Here’s a set of measurable metrics that could make text-to-speech evaluations more honest and production-ready. These are rough initial thoughts, designed to start a conversation, and would certainly need to be tweaked and refined by the community.

  1. Volume Stability (LUFS Variance) This measures the perceived loudness variance across long segments. Good models keep their volume steady, not fading in and out unexpectedly.

    • The Benchmark: Generate audio and split it into consecutive 10-second segments. Measure the Integrated Loudness of each in LUFS (Loudness Units Full Scale), a standard for perceived loudness. The score would be the difference in LUFS between the 95th percentile and 5th percentile segments. A lower score indicates better stability.
  2. Speech Rate Consistency (WPM Variation) This tracks words per minute (WPM) to ensure the pacing doesn’t speed up or drag unpredictably, which can be jarring for listeners.

    • The Benchmark: Using a time-stamped transcript, calculate the WPM over rolling 15-second windows. The score could be the Coefficient of Variation (Standard Deviation / Mean) of the WPM readings. A lower coefficient indicates more consistent pacing.
  3. Pronunciation Accuracy (Word Error Rate) This counts every mispronounced, dropped, or “hallucinated” word by comparing the generated audio’s transcript back to the original input text.

    • The Benchmark: Generate audio from a challenging text corpus (including proper nouns, acronyms, and technical jargon) and run a state-of-the-art ASR (Automatic Speech Recognition) model on the output.
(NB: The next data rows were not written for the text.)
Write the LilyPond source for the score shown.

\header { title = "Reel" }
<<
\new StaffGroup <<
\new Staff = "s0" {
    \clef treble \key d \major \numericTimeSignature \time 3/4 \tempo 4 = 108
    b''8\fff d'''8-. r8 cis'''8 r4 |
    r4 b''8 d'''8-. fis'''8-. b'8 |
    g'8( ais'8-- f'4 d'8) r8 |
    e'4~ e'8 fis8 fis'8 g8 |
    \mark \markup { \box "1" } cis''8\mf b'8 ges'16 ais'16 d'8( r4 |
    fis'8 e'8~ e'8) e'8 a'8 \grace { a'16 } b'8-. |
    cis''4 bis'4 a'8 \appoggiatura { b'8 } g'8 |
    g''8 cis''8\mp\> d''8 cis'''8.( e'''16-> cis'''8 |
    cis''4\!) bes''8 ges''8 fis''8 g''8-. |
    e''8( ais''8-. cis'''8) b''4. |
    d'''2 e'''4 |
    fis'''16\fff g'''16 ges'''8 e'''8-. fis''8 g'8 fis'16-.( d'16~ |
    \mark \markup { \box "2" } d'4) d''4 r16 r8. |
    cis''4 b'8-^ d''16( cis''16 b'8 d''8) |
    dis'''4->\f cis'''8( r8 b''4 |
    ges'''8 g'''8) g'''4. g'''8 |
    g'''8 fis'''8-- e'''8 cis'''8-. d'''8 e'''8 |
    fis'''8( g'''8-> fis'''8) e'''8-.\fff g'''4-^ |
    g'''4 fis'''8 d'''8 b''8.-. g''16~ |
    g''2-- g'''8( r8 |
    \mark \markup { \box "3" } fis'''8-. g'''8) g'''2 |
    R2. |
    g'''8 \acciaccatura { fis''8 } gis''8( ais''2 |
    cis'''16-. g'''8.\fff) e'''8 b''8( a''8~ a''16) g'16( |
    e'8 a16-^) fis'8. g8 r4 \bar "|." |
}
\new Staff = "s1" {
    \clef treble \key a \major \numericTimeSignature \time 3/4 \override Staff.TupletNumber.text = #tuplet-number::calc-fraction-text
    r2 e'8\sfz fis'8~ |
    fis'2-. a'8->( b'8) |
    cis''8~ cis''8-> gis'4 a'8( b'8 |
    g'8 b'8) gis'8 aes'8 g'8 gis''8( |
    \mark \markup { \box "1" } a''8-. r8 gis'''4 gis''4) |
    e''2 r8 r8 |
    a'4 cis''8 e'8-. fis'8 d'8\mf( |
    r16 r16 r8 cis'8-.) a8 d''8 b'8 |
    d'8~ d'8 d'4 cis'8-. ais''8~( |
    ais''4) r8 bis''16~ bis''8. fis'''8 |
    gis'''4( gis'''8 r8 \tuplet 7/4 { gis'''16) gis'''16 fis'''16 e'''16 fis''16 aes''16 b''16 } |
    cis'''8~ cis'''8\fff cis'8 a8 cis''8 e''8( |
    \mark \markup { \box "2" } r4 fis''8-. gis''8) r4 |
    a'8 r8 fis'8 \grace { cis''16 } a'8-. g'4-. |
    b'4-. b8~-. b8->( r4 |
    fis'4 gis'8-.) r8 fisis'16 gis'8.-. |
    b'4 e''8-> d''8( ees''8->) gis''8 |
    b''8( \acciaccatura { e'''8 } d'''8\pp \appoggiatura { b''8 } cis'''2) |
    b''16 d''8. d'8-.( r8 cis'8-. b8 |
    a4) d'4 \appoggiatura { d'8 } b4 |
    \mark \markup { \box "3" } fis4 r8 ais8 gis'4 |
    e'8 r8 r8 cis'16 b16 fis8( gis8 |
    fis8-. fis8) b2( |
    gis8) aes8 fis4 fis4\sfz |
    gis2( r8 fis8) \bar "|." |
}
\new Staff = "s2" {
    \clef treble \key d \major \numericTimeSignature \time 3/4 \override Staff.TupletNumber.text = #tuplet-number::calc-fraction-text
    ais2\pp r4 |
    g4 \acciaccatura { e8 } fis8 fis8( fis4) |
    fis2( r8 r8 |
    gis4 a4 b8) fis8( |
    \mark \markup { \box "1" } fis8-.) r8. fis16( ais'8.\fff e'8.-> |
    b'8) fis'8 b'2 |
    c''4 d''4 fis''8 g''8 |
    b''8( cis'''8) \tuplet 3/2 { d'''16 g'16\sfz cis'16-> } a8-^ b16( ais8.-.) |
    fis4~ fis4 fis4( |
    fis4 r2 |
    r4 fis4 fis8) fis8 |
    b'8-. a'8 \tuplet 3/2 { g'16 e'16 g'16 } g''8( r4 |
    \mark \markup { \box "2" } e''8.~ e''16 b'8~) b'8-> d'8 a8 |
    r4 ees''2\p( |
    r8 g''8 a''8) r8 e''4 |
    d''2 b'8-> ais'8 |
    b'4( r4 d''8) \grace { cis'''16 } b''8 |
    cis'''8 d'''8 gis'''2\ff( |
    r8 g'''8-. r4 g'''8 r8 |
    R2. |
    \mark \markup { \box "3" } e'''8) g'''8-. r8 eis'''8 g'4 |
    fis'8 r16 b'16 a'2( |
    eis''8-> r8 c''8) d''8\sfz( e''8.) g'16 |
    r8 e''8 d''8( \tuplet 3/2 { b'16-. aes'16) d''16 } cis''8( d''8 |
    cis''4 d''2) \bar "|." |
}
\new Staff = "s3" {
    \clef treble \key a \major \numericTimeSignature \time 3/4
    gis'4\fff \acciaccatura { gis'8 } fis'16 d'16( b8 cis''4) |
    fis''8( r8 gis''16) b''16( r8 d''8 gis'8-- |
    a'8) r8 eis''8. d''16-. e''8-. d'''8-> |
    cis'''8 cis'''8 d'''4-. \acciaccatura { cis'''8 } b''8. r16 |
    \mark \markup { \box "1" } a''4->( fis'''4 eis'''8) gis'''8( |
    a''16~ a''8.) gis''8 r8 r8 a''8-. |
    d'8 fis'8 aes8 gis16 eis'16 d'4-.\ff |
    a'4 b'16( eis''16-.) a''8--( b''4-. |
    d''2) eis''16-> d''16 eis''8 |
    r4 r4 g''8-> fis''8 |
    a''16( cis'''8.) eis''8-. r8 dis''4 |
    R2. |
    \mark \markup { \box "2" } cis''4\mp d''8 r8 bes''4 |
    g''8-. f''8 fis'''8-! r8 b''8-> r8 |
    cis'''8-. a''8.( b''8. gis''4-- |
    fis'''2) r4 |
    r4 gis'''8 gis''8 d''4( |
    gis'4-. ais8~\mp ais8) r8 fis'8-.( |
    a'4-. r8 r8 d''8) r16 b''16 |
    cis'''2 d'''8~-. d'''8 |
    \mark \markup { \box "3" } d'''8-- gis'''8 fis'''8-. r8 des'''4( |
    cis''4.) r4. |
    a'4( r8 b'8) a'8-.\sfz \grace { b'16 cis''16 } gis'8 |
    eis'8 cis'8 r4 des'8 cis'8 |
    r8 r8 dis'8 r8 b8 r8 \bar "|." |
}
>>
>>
The score is the Word Error Rate (WER). The target is a WER as close to 0% as possible.
  4. Synthetic Detection Score (Classifier Accuracy) This objectively measures how “human” the voice sounds by testing how easily an AI model can identify it as synthetic.

    • The Benchmark: Use a standardized, pre-trained AI classifier to distinguish between real human speech and the generated audio. The score is the classifier’s accuracy in identifying the audio as synthetic. The ultimate goal for a TTS model is to achieve a detection score on par with the baseline scores for genuine human recordings when tested against the same classifier.

Crucially, none of these metrics are meaningful when run on a single, curated demo clip. To get a true sense of a model’s production-readiness, these benchmarks must be calculated across hundreds or even thousands of diverse audio generations, reflecting real-world usage.


Measuring Instead of Hyping

Generative AI has already reshaped how we work, learn, and create. But if we want it to move from impressive demos to dependable products, we need to start judging it like any production system — with structured, percentile-based benchmarks.

Because the next time you see a viral “RIP designers” or “RIP podcasters” post, the real question isn’t “what can it do?” It’s “how often does it actually do it right?”

The next revolution won’t be televised — it’ll be benchmarked 💪🏼.